Frederick Barbarossa was about the same age as the redoubtable Colonel when he went to meet his maker in 1190.

He was leading a Crusade to the Holy Land - a cross-country route that would have taken him through the territory we know as Turkey and Syria (Richard the Lionheart was among the Europeans who took the easier option of sailing across the Mediterranean).

Image caption,
Emperor Frederick died leading his men on the Third Crusade to the Holy Land in 1190

Frederick found himself waiting to cross a bridge which was blocked by a slow-moving body of his own troops.
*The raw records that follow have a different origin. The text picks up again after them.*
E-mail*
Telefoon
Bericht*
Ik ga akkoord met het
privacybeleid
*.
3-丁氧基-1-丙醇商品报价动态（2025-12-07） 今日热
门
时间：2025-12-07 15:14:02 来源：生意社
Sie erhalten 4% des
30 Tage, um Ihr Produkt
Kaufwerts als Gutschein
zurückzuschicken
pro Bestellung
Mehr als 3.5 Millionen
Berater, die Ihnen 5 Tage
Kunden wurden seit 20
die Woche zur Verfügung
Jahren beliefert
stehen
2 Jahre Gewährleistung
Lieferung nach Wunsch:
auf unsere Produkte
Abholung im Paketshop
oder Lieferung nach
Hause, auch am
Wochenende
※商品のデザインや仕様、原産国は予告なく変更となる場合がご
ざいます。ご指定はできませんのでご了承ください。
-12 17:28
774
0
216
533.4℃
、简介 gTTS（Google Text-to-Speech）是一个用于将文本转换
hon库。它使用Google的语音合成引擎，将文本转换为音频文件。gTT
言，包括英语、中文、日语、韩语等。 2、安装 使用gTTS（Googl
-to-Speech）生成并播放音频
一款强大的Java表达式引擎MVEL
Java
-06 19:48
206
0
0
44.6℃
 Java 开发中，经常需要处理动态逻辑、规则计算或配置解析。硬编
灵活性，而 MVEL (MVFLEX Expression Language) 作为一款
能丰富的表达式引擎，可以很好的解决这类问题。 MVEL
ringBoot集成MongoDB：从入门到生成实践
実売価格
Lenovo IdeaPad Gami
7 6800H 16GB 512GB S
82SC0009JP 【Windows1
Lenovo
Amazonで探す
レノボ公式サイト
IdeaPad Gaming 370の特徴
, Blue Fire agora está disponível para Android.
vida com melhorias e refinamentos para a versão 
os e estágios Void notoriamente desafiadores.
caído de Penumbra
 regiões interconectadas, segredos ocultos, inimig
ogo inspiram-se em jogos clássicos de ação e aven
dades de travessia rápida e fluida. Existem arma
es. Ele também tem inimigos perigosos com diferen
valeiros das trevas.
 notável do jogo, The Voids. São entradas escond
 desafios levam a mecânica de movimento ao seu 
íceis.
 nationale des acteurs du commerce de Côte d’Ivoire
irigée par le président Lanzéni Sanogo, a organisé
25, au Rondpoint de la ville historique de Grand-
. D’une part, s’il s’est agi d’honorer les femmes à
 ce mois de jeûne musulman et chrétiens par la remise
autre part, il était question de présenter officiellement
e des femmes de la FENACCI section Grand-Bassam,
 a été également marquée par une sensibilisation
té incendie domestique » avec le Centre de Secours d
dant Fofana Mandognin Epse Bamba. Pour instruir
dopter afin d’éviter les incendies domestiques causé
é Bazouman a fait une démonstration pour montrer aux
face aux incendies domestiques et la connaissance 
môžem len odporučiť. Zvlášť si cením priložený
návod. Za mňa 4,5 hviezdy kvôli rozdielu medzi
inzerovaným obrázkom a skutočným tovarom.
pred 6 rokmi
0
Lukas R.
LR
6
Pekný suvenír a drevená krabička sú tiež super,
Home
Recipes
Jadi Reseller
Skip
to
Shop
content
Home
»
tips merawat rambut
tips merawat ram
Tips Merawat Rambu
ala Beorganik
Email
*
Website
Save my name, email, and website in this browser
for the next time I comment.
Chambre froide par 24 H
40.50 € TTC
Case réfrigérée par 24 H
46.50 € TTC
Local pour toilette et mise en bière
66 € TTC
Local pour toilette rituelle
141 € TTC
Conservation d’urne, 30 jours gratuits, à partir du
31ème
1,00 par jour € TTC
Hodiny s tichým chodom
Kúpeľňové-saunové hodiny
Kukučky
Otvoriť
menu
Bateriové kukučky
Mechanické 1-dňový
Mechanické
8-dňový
Being seized of a kingly impatience he decided to wade instead.

If he had taken his suit of armour off before getting in the water the Third Crusade might have turned out differently.

As it was he drowned and they preserved his body in vinegar in the hope they would be able to bury him eventually in Jerusalem, the holy city.

It turned out the royal retinue had overestimated the power of pickling and what with the heat and so on, they were eventually forced to bury him in the city of Antioch instead where he still lies, just inside Turkey's border with Syria.

Antioch and Acre were already places of great antiquity when Emperor Frederick and Colonel Walker played out their last dramas there.

The neural wiring of the world's military, diplomatic, commercial and religious networks already ran through this region and through Syria in particular - in ways that make it compelling and dangerous.

In our own time when a country is bleeding from self-inflicted wounds as Syria is bleeding now, the impulse to do something rather than nothing is strong.

Western governments must be tempted to point to the success of their intervention in Libya, where Colonel Gaddafi was toppled when a handful of the leading nations of Nato offered air support to the rebellion against him.

It feels like a template for similar intervention in Syria but it is not.

Libya was a one-person state more than a one-party state and change was comparatively easy to achieve. Its long-term consequences may be unpredictable but in military terms it was relatively clean and cheap.

Syria is a complex multi-confessional state in which the prospects for intervention are much more uncertain.

It has better air defences for a start and an army which has already displayed a certain brutal efficiency.

Iran has religious reasons for supporting Bashar al-Assad whose Alawite faith is an offshoot of Shia Islam - but it also sees Syria as a vital strategic bridge to its paramilitary force Hizbollah in Southern Lebanon.

Tehran's first preference for Syria might be to keep Assad in power - its second might be to create the kind of violent instability which haunted neighbouring Lebanon after its own painful civil war.

Image caption,
Food is in scarce supply as the Syrian government's bombing of Aleppo continues

Russia and China can use their vetos at the UN to frustrate any Western impulse to impose a no-fly zone over Syria.

It is all reminiscent of the Security Council stalemate of the cold war.

Russia may have an eye on the interests of Syria's orthodox Christians - and it has a naval base and some economic investments at stake too - but its main motive is almost certainly to show Washington that the process of change in the Middle East is not under Western management.

For America and its allies there are other problems too.

Their preferred solution may be some kind of national dialogue after the removal of Bashar al-Assad - it is not easy to see what they will suggest if the depth of hatred and the level of violence make dialogue impossible.

And that ignores the fact that with radical foreign fighters reinforcing a splintering rebel movement it is hard for the West to pick a preferred winner anyway.

The sheer scale of what is at stake in Syria is daunting - it is one of the nation states built on the wreckage of a collapsed Turkish empire after the First World War.

If it disintegrates into warring sectarian statelets - or just disintegrates - how stable will the other countries created at the same time in the Middle East then look?

So this is not the first time that statesmen have weighed the risks and rewards of military intervention in this difficult neck of the woods.

The stories of Colonel Walker and the Emperor Frederick eight centuries apart show just how dangerous it has always been.